Changing gears on a road bike is different from a mountain or hybrid bike but simple when you know how, so today we’re going to look at how to change gears on a road bike. 

Bikes with drop bars provide more hand positions than bikes with flat bars which is sometimes seen as an advantage on longer rides. Modern drop bar levers incorporate braking and gear shifting controls in the same lever so that shifting and braking can be performed in the different hand positions.

How to Change Gears On a Road Bike- Different Levers

Shimano Dual Control 

Shimano dual control levers have one long blade integrated with the brake lever (red) and a second smaller one or a button on the inner side of the lever (green).  Let’s take a look at how to change gears on a road bike with Shimano dual control. 

Firstly, push the blades towards the inside of the bars.

Pulling the brake lever blade towards the handlebars will apply the brake.

Push on the main blade to shift in one direction. The right hand lever will shift the rear derailleur from higher to lower gear. Each click moves the derailleur one cog.

The left hand lever will shift the front derailleur from a lower to a higher gear. 

Push on the smaller blade or the button to shift in the other direction. The right shifter will shift the rear derailleur from a lower to a higher gear

and the left lever will shift the front derailleur from a higher to a lower gear. 


The left hand lever will sometimes have more “clicks” than the number of cogs at the front. This is a trim function and means that the derailleur can be moved a small amount to stop it rubbing against the chain. In this section we explore how to change gears on a road bike using the trim function to achieve a smooth transition with no rubbing

 Starting with the derailleur on the smallest cog and the lever in the lowest gear, move through the rear gears. When the rear gear is on the two smallest cogs, the chain may rub on the derailleur.

Now move your left hand lever one click. This should shift the derailleur far enough to stop the rubbing but not far enough to change gear.

By pushing the right hand lever again, the chain should now move to the next cog.

Now move the right hand lever to move the rear derailleur down the gears.  

If the chain starts rubbing on the inside of the front derailleur, then click once with the small lever and the derailleur should shift enough to stop rubbing.  

One more click on that lever should move the derailleur to the smaller cog.

Sram Double Tap

Sram integrated brake and shift levers employ one small lever (red) behind the main brake lever blade and this moves the derailleurs in both directions. 

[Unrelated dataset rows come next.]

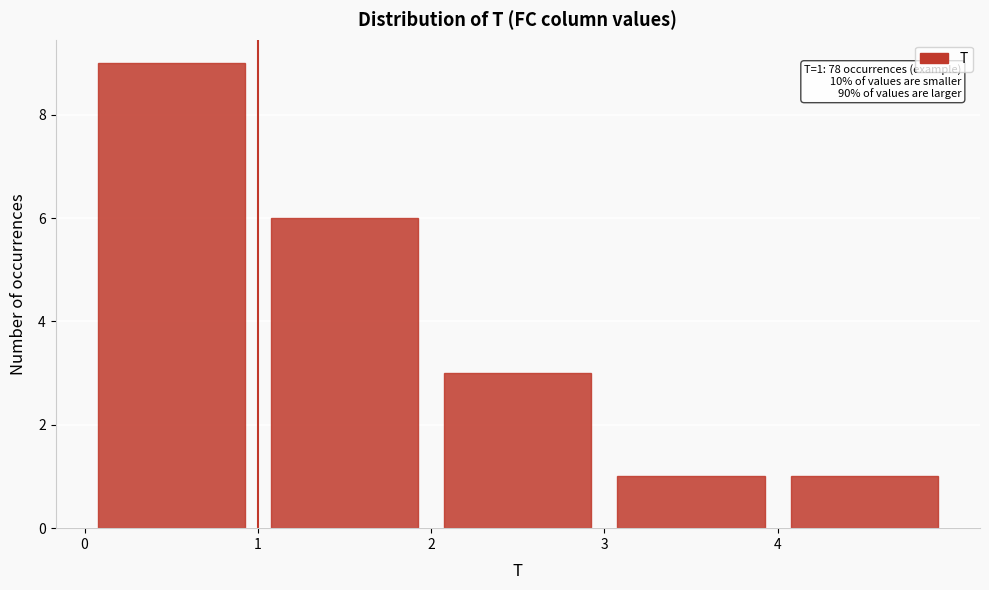

Over which range of the x-axis is the bar tallest?

0 to 1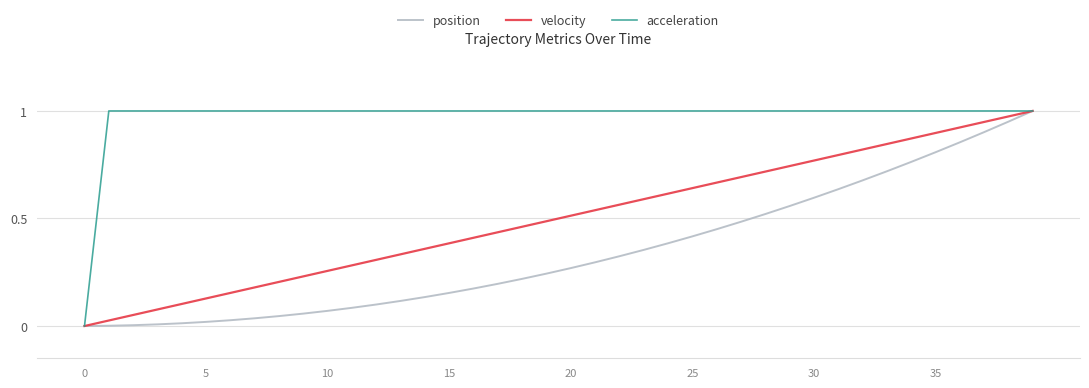

Which series has the largest total across all categories?

acceleration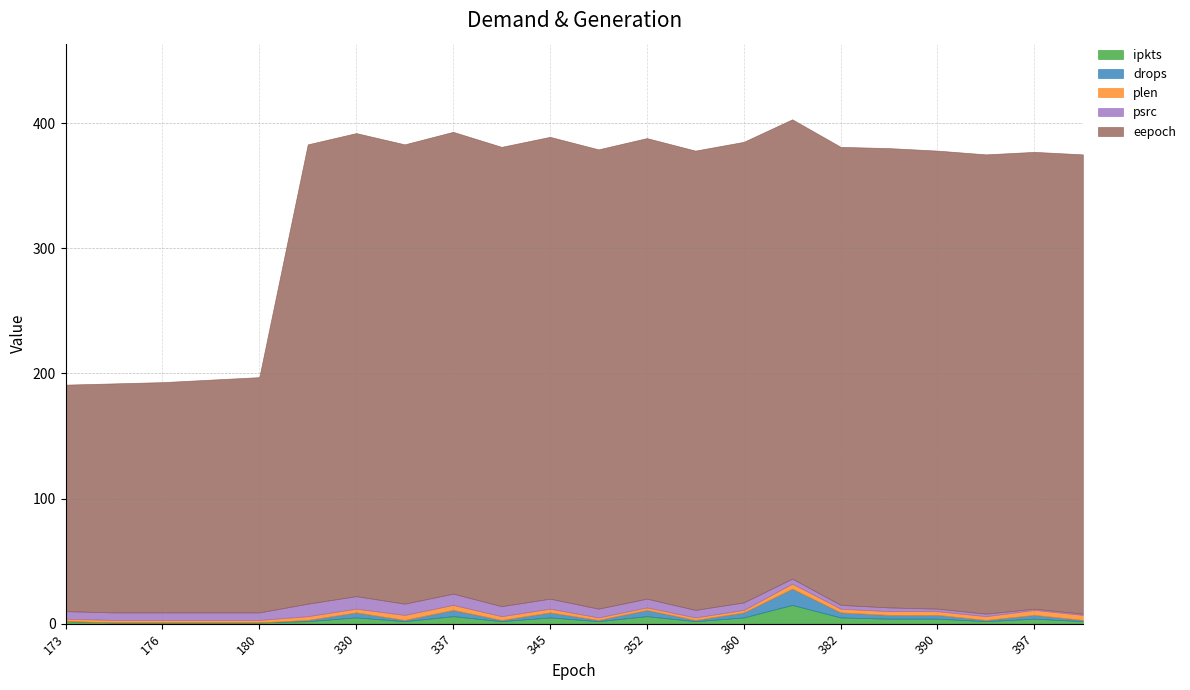

What is the average value of the plen series?

3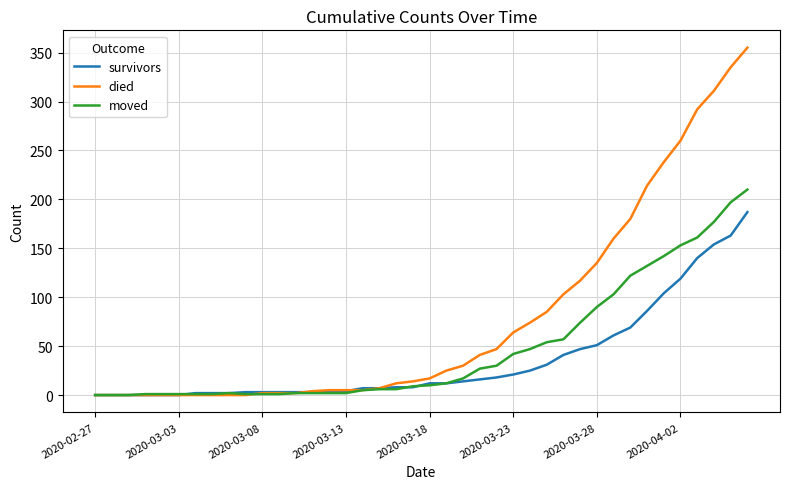

What is the average value of the survivors series?

36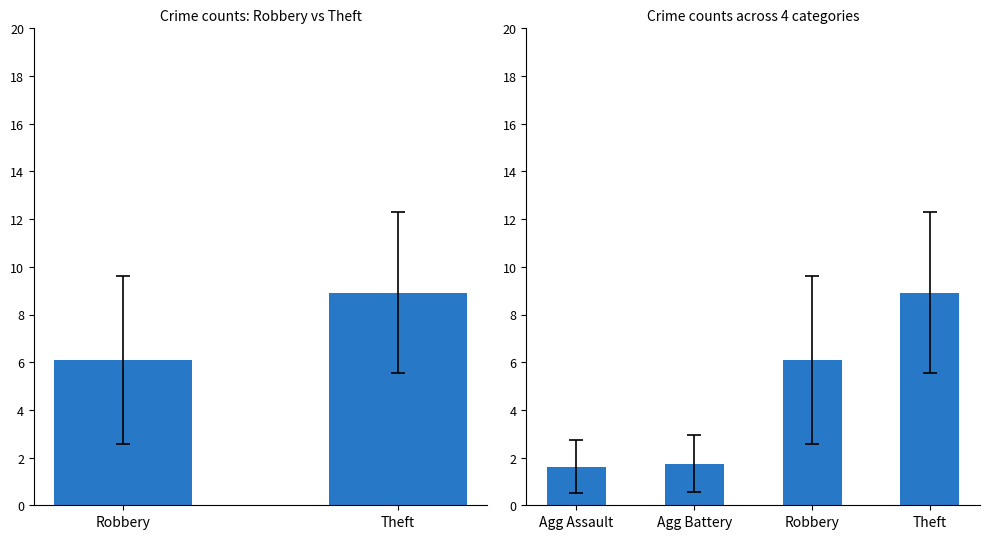

What is the label of the 2nd bar from the left?

Agg Battery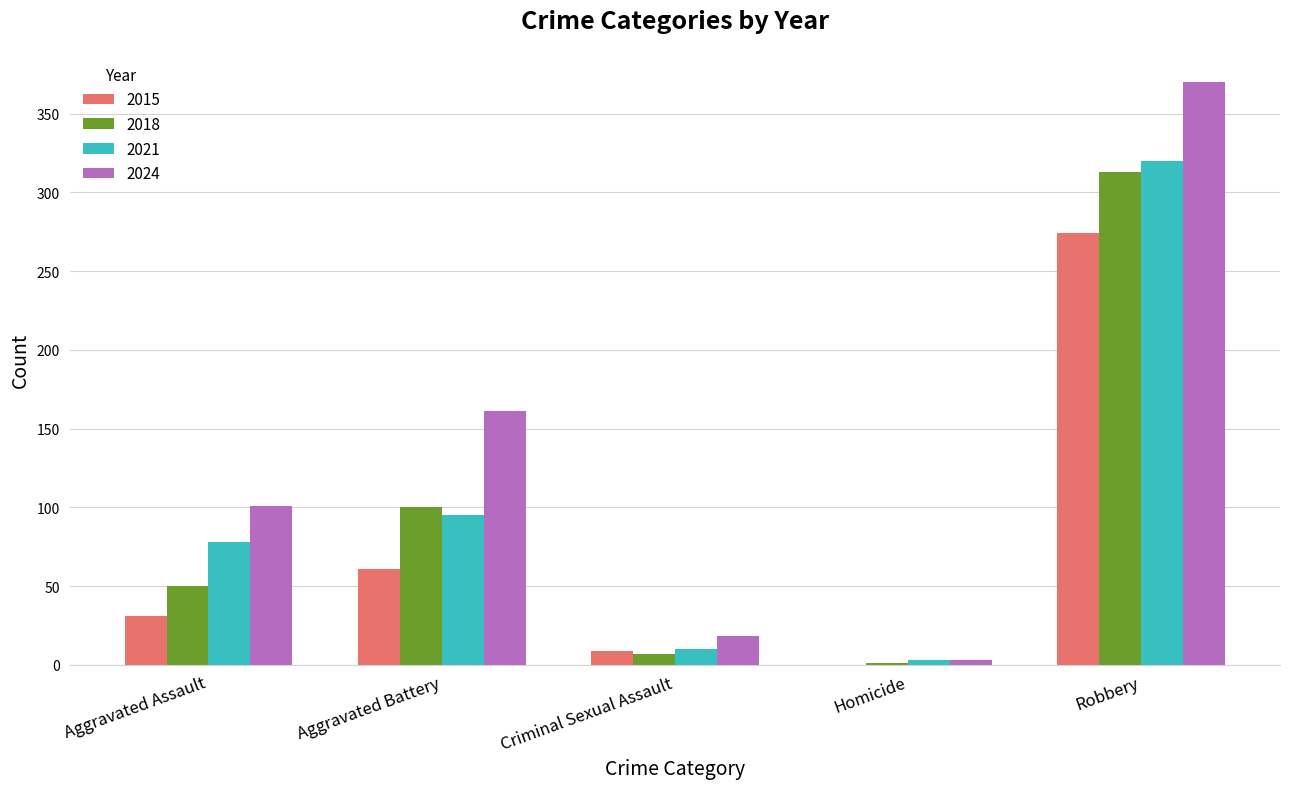

Which category has the highest value in the 2015 series?

Robbery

To control the rear derailleur the right hand gear lever is pushed inwards. A small movement of one click moves the derailleur to a higher gear.

To change to a lower gear, move the lever past one index point to the next click.

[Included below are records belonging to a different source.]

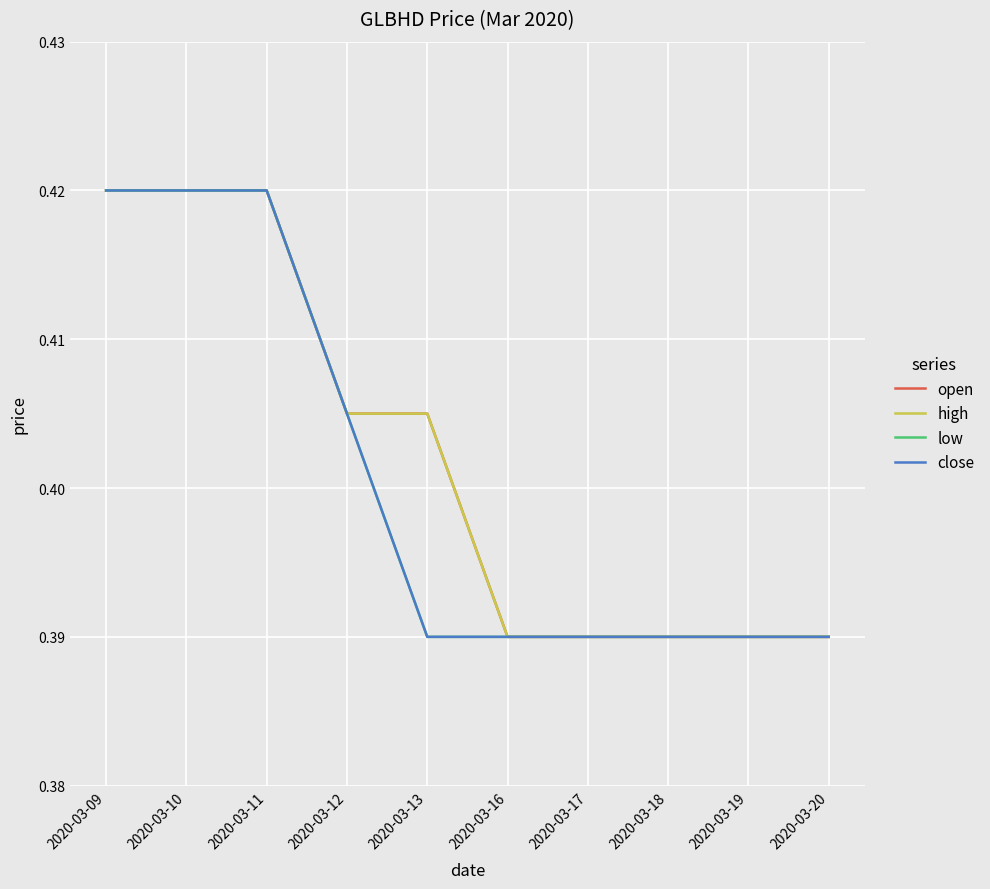

The close series shows 0.1 at 2020-03-13. True or false?

False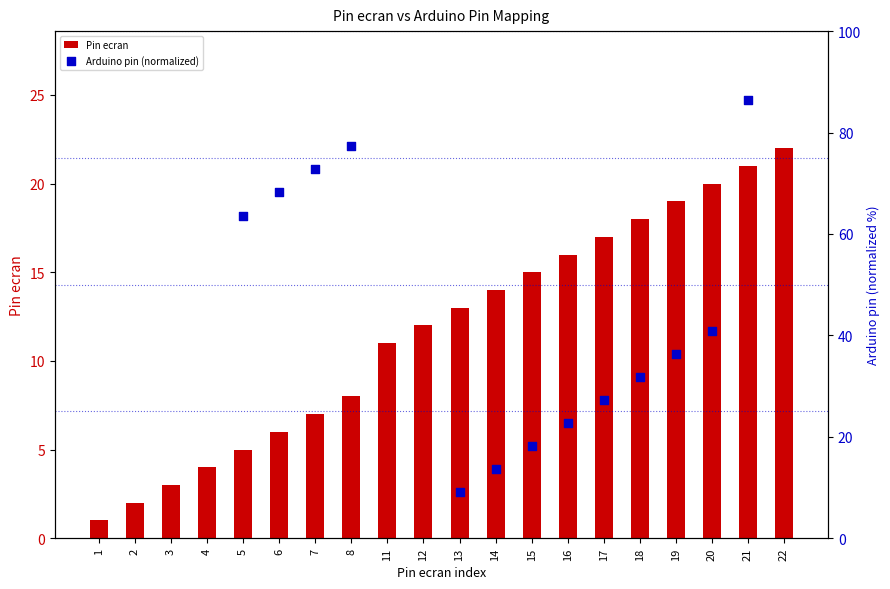

Between 2 and 11, which is larger?

11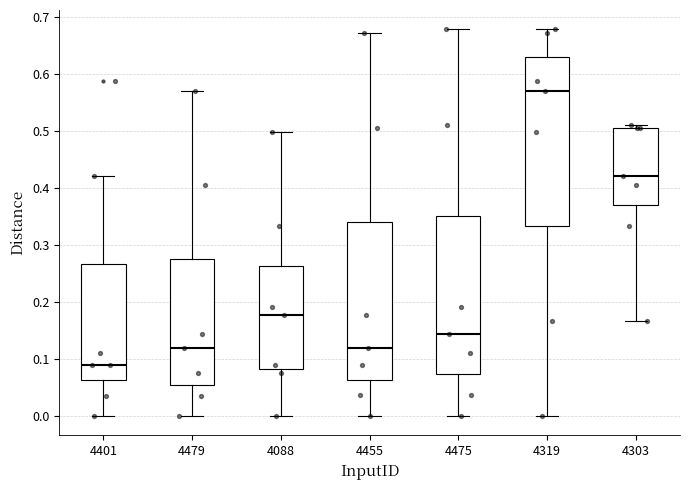

Comparing the boxes themselves (not the whiskers), which one is the tallest?

4319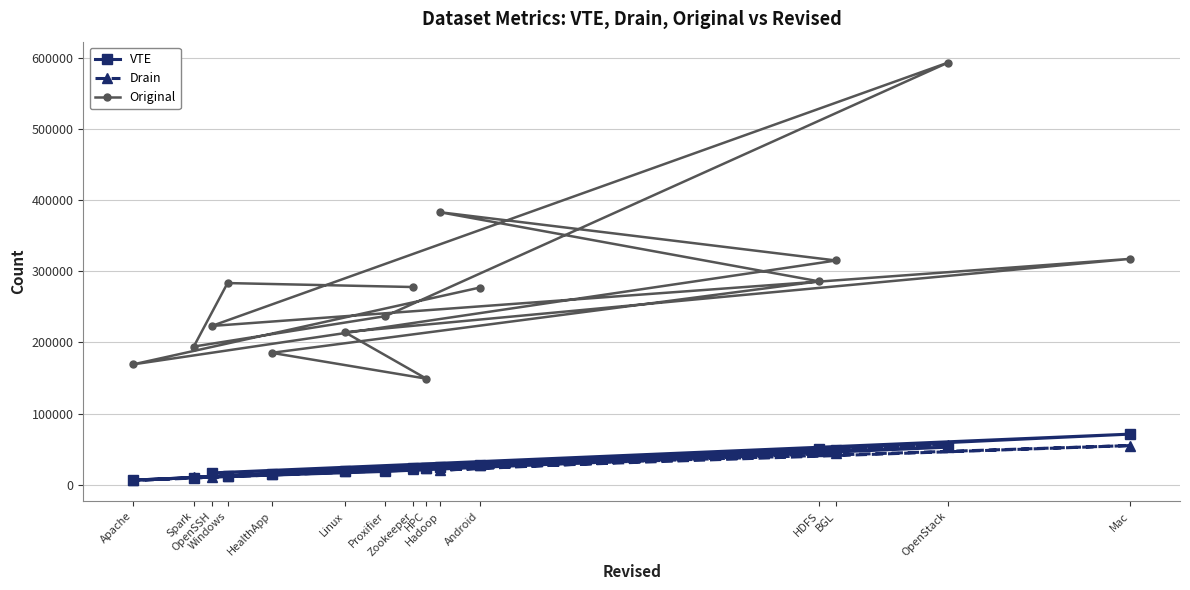

Is the value of Drain at BGL greater than the value of Original at OpenStack?

No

By keeping on pushing the lever it is possible to move one to three lower cogs in one action.

For the front derailleur the lever moves in the same way with a push and release to move to a lower gear and a longer push to go to a higher gear. 

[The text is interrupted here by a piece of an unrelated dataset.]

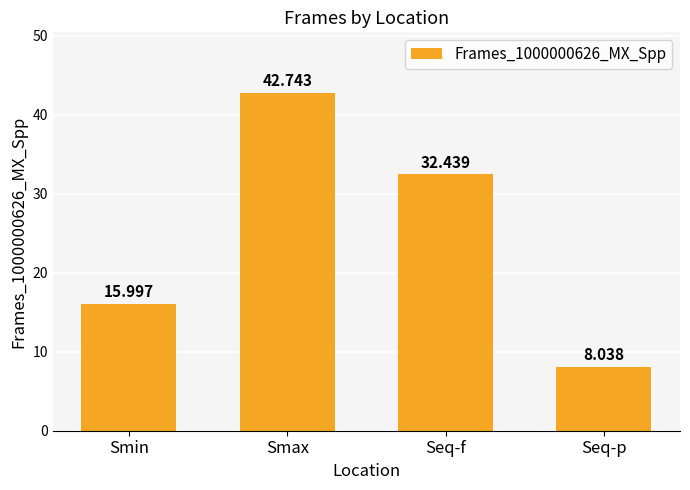

Rank the categories by value from lowest to highest.

Seq-p, Smin, Seq-f, Smax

Hopefully you now know how to change gears on a road bike. To learn more about indexing gears, check out our blog post.

Why do you need to change gears on a road bike?

Gears convert the effort you put in at the pedals to a certain output at your wheel. There’s only so much force your muscles can produce and usually an optimum cadence (how fast you spin your pedals) at which you’ll be most efficient. So, if riding up a hill, downshift your gears so your legs make more revolutions than the rear wheel, resulting in lower speed but higher torque.